[Problem details]:
Look through the records and copy each line with the string "bottom" in it.

[Data excerpts]:
━━━━━━━━━━━━━━━━━━━━
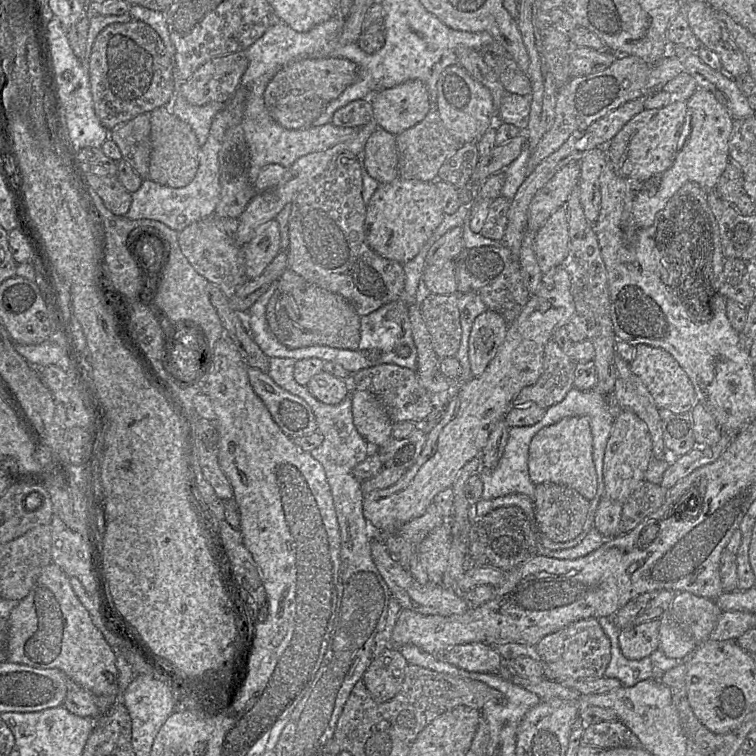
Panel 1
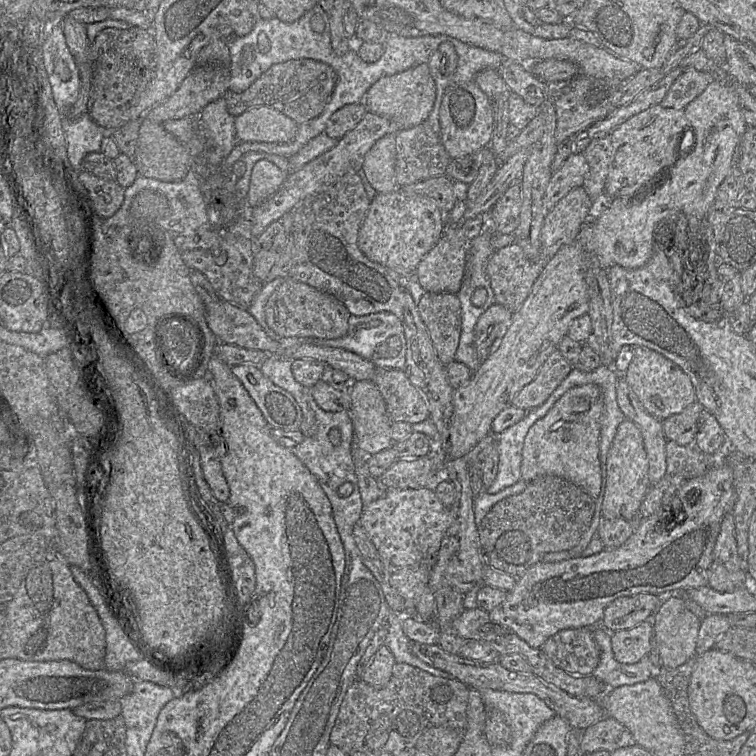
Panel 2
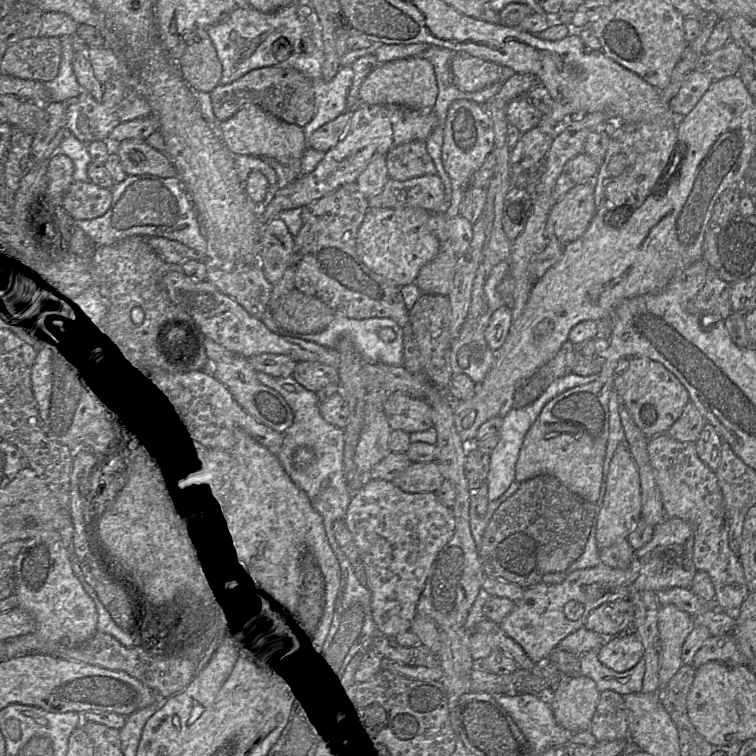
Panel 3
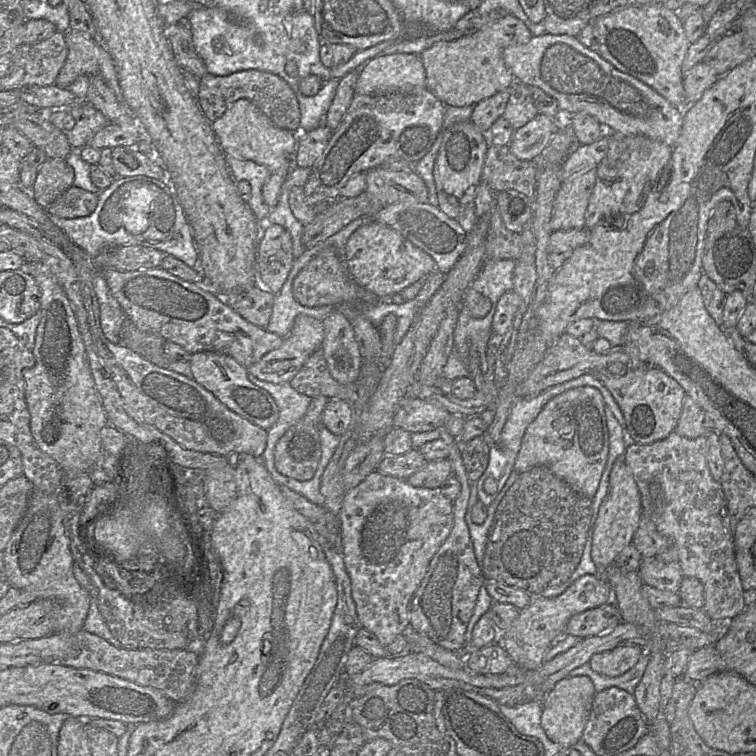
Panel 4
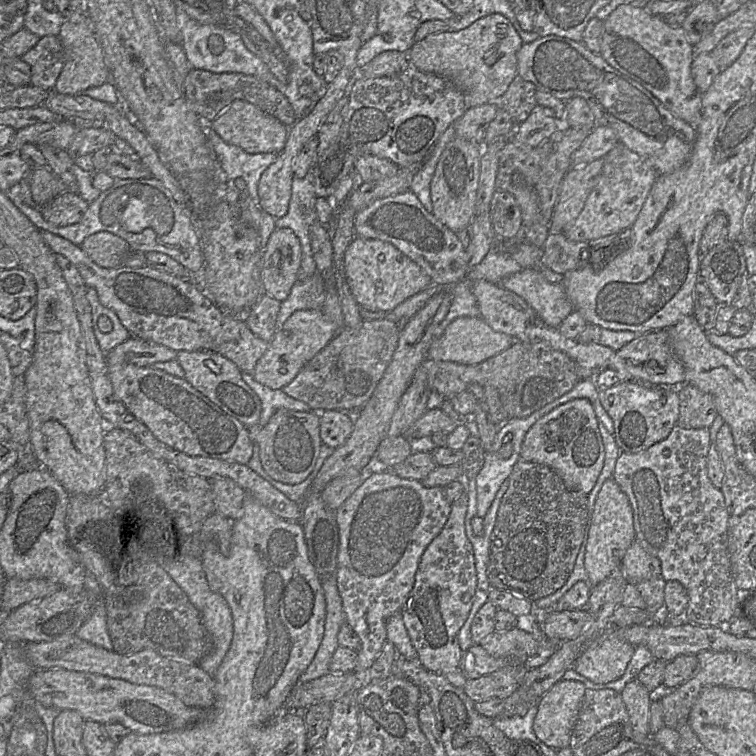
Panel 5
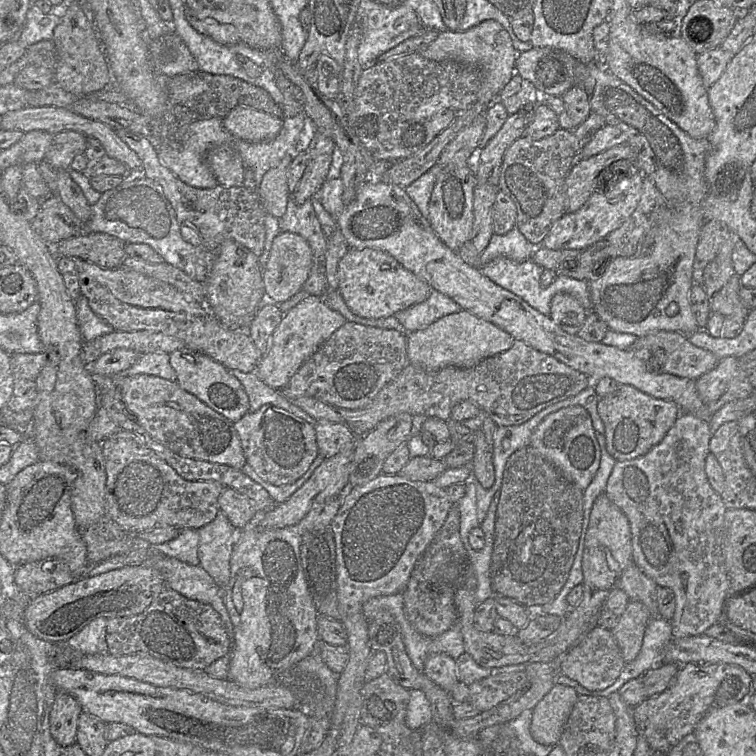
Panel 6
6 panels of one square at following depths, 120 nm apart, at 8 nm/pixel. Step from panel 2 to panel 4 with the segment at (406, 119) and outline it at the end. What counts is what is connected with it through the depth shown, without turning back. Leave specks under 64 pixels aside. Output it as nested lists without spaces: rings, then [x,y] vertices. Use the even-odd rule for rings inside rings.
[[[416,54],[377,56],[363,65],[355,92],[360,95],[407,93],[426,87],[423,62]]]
━━━━━━━━━━━━━━━━━━━━
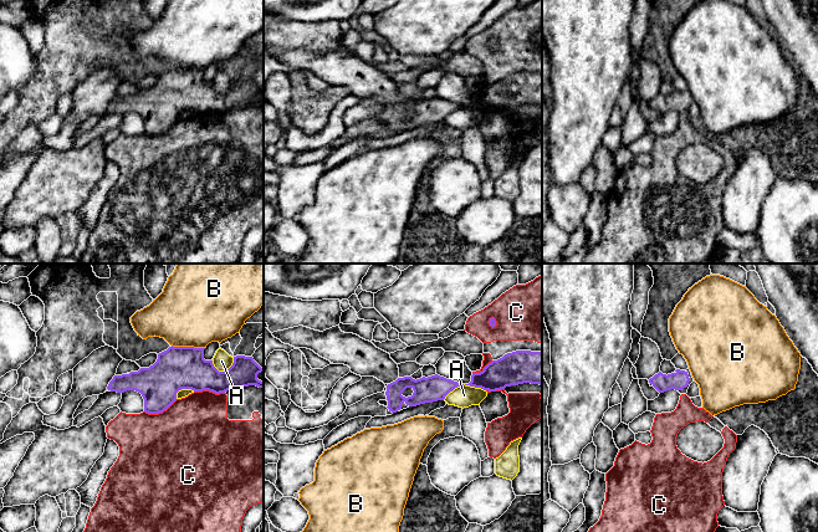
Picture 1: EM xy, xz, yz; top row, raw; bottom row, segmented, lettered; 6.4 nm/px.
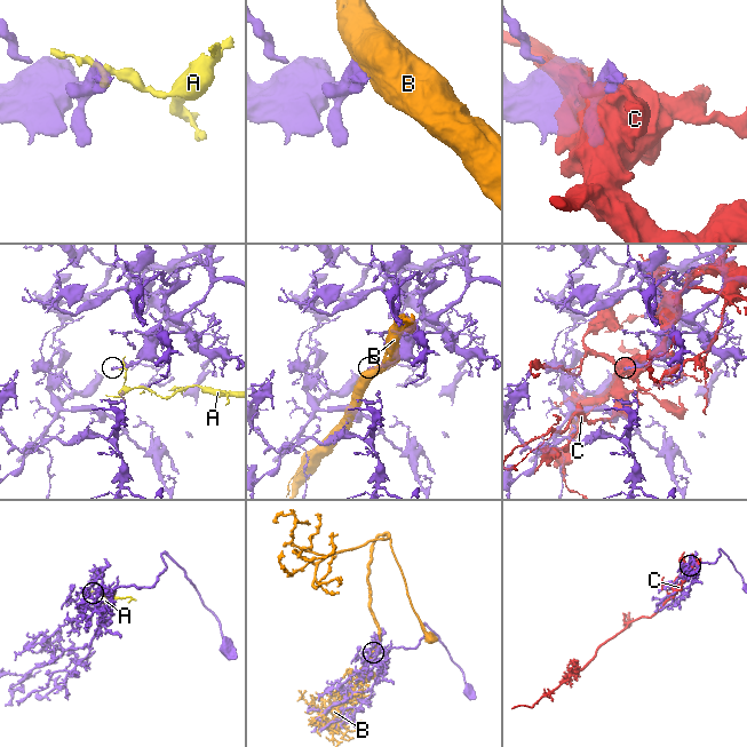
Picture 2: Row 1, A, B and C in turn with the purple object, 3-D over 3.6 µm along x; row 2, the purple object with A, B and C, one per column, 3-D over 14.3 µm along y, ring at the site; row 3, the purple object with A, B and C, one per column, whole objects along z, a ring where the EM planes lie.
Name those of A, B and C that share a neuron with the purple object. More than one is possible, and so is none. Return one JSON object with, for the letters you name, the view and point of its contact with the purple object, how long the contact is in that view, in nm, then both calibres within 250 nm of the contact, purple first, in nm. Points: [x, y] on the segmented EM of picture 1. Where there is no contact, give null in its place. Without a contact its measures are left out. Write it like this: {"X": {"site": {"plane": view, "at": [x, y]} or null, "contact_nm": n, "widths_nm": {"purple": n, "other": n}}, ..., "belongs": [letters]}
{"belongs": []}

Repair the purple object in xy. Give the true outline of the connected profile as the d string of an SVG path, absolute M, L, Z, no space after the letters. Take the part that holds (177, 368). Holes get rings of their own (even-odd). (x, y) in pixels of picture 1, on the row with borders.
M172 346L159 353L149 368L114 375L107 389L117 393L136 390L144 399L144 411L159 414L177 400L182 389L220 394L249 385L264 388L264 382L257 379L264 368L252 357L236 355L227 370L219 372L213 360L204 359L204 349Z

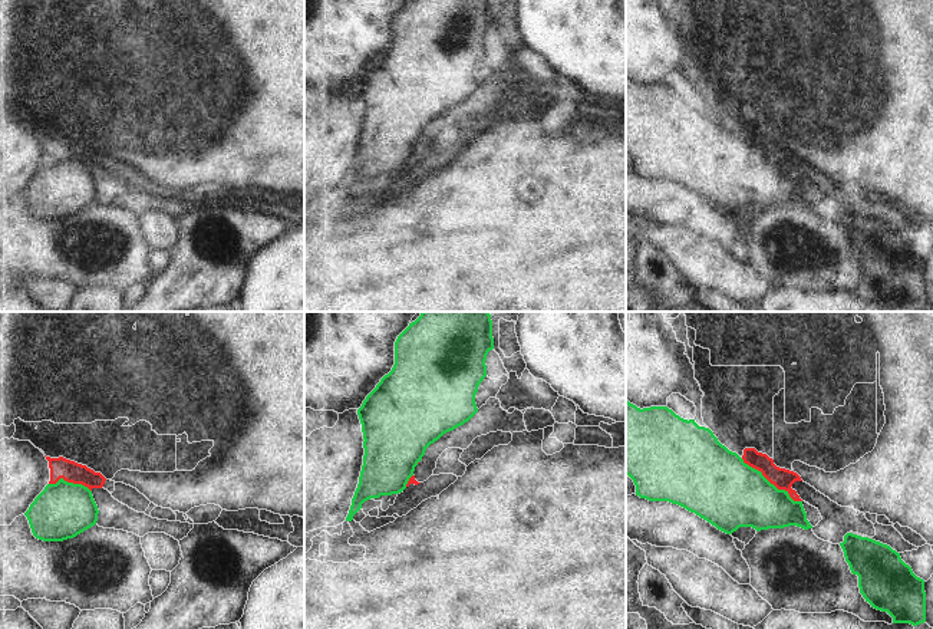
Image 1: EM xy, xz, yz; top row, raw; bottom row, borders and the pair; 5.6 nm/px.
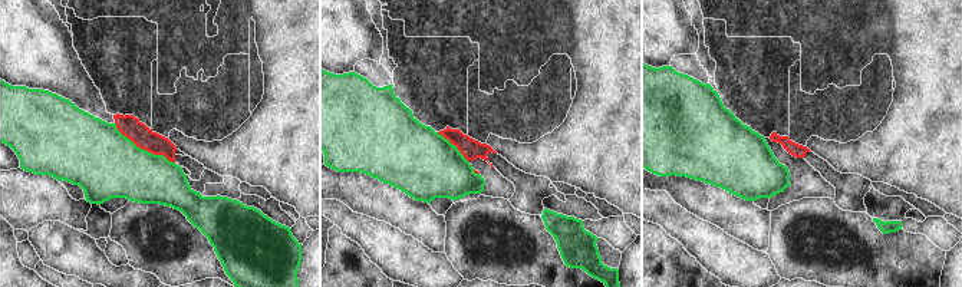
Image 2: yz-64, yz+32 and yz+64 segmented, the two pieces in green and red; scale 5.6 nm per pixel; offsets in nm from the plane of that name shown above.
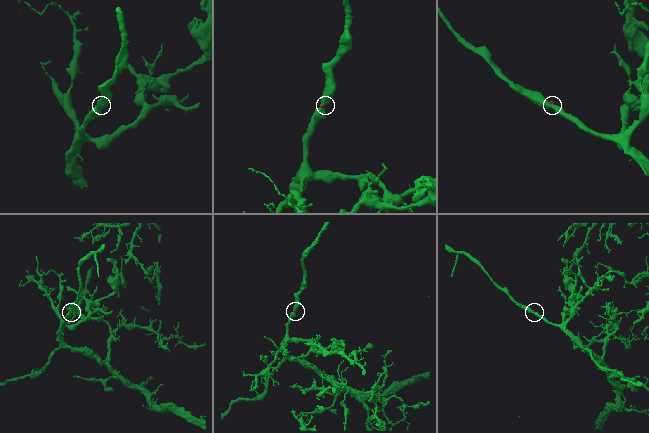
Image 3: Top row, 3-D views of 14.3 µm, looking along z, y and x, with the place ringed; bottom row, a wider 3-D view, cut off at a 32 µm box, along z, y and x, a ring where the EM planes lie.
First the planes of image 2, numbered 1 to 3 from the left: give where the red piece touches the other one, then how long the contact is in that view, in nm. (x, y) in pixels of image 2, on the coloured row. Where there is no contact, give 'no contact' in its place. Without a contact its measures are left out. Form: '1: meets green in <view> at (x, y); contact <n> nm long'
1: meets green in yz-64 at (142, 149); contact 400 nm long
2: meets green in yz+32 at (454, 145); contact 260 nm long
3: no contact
━━━━━━━━━━━━━━━━━━━━
[Response below]:
Picture 1: EM xy, xz, yz; top row, raw; bottom row, segmented, lettered; 6.4 nm/px.
Image 1: EM xy, xz, yz; top row, raw; bottom row, borders and the pair; 5.6 nm/px.
Image 3: Top row, 3-D views of 14.3 µm, looking along z, y and x, with the place ringed; bottom row, a wider 3-D view, cut off at a 32 µm box, along z, y and x, a ring where the EM planes lie.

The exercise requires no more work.